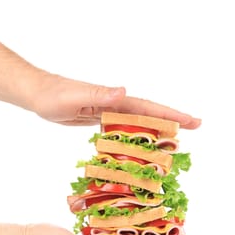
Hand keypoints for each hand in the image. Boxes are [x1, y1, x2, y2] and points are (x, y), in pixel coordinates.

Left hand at [31, 73, 200, 128]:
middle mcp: (116, 105)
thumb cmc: (54, 95)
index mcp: (115, 99)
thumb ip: (100, 93)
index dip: (170, 114)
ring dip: (157, 130)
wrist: (40, 94)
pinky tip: (142, 143)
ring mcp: (110, 113)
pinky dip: (137, 135)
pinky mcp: (102, 120)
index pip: (148, 108)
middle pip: (150, 115)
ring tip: (174, 141)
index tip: (191, 121)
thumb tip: (125, 91)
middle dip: (172, 121)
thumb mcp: (76, 95)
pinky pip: (125, 129)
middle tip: (195, 128)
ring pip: (139, 123)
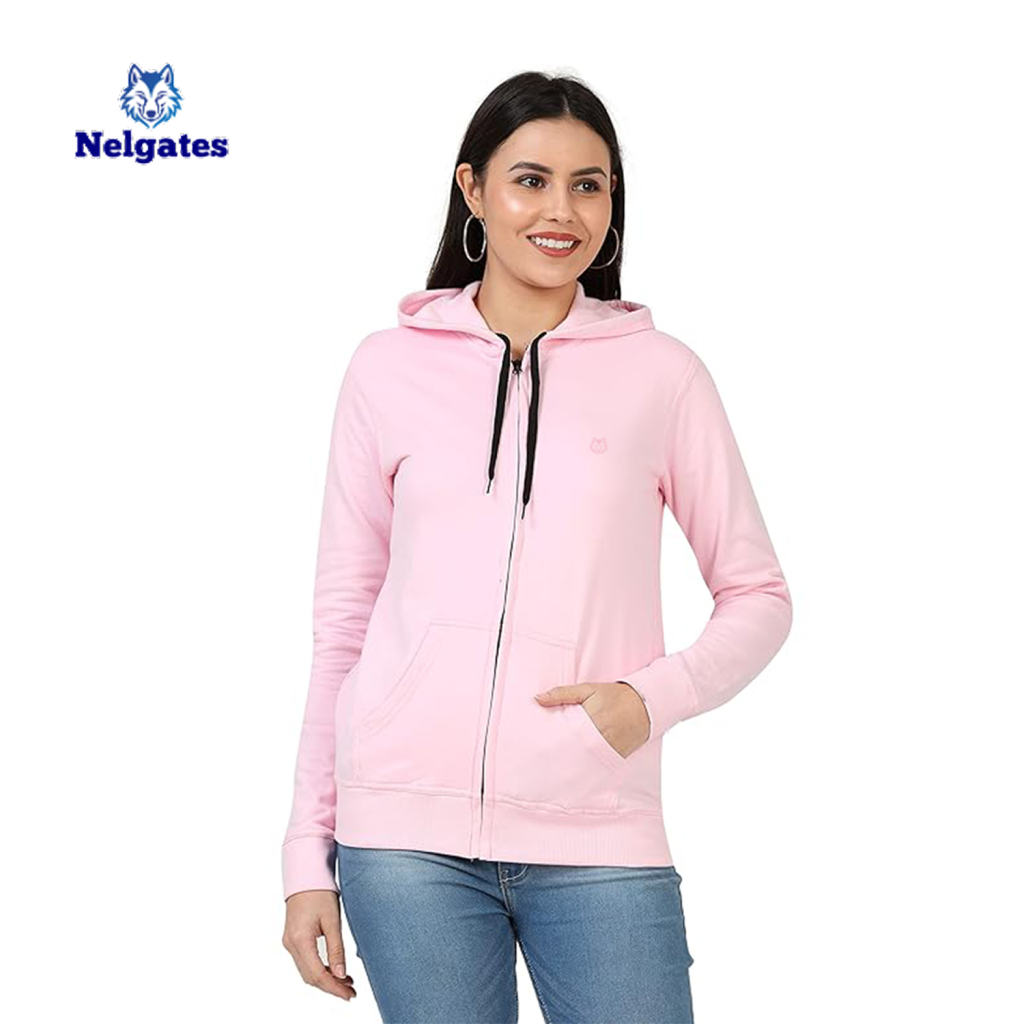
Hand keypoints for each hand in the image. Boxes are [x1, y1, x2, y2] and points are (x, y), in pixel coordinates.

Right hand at [282, 889, 357, 999]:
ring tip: (347, 983)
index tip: (349, 994)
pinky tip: (334, 970)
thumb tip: (341, 975)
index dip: (334, 988)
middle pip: (310, 977)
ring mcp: (289, 943)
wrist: (305, 875)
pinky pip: (305, 962)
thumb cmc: (320, 892)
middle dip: (331, 987)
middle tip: (351, 992)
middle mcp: (291, 944)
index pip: (317, 974)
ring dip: (326, 980)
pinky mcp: (293, 939)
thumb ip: (336, 948)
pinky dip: (319, 969)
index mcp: (300, 940)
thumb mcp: (332, 920)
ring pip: (307, 972)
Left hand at [534, 681, 650, 758]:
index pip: (564, 736)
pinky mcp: (616, 757)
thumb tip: (536, 698)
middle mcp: (599, 738)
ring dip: (569, 763)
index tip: (536, 747)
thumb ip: (562, 694)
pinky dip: (586, 766)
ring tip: (552, 769)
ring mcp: (609, 750)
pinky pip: (597, 764)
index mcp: (590, 720)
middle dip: (556, 756)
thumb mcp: (588, 689)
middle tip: (539, 762)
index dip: (549, 743)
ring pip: (583, 761)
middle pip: (571, 752)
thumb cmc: (614, 695)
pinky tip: (574, 768)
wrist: (646, 704)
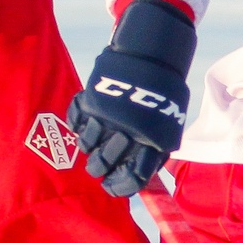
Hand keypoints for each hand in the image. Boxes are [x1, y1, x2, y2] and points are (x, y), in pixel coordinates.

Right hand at [65, 0, 193, 197]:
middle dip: (98, 168)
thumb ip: (152, 154)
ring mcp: (110, 116)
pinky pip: (75, 122)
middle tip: (98, 165)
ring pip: (86, 145)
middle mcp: (131, 132)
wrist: (153, 56)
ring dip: (88, 145)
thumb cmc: (161, 97)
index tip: (110, 186)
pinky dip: (77, 124)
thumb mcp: (167, 127)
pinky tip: (85, 121)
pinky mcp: (93, 100)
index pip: (135, 177)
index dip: (119, 186)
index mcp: (155, 142)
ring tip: (94, 139)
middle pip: (103, 164)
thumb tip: (136, 182)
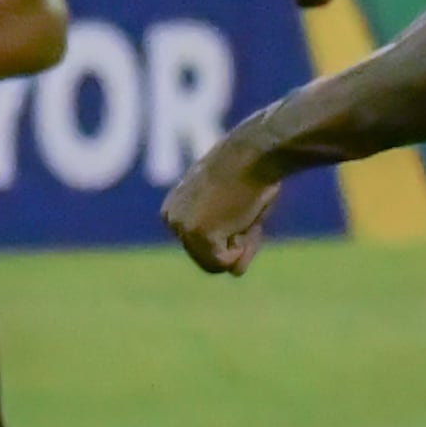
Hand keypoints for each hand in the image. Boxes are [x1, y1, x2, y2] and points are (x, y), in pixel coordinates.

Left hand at [162, 134, 286, 275]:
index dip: (230, 236)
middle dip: (233, 245)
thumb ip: (236, 243)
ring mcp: (181, 227)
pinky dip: (240, 251)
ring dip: (238, 247)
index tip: (237, 205)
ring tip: (243, 213)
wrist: (254, 152)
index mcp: (174, 208)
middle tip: (244, 211)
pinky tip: (242, 220)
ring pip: (214, 265)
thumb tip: (235, 274)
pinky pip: (224, 263)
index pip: (202, 247)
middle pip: (206, 259)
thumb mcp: (241, 214)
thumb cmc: (252, 176)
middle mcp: (171, 218)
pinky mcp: (196, 233)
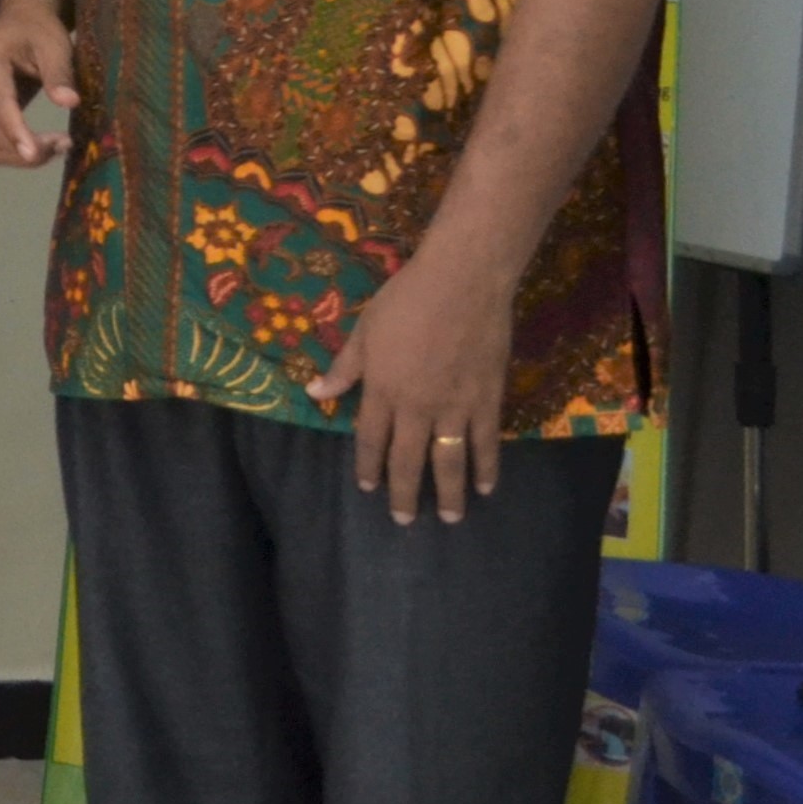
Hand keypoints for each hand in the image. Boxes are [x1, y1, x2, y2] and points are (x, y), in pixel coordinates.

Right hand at [0, 2, 78, 166]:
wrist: (21, 19)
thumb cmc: (39, 29)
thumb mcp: (55, 45)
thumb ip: (59, 73)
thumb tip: (69, 102)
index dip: (16, 132)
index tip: (37, 154)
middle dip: (23, 150)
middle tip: (65, 146)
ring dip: (19, 157)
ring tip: (57, 148)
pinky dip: (14, 153)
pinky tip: (42, 148)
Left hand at [322, 247, 520, 520]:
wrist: (462, 283)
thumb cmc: (405, 300)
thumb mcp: (364, 330)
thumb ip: (344, 368)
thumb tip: (314, 393)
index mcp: (382, 390)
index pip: (370, 439)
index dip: (368, 466)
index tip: (367, 487)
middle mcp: (417, 406)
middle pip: (408, 459)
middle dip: (404, 492)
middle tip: (404, 521)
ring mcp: (455, 406)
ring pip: (449, 459)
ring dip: (448, 492)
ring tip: (448, 519)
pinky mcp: (488, 398)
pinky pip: (486, 441)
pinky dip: (486, 466)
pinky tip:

### Task prompt
Your answer should be the lines above that contain the word "wrist", copied out.

### Written reply
wrist: (40, 94)
wrist: (305, 875)
wrist: (646, 704)
wrist: (153, 56)
wrist: (254, 152)
wrist: (21, 19)
wrist: (462, 283)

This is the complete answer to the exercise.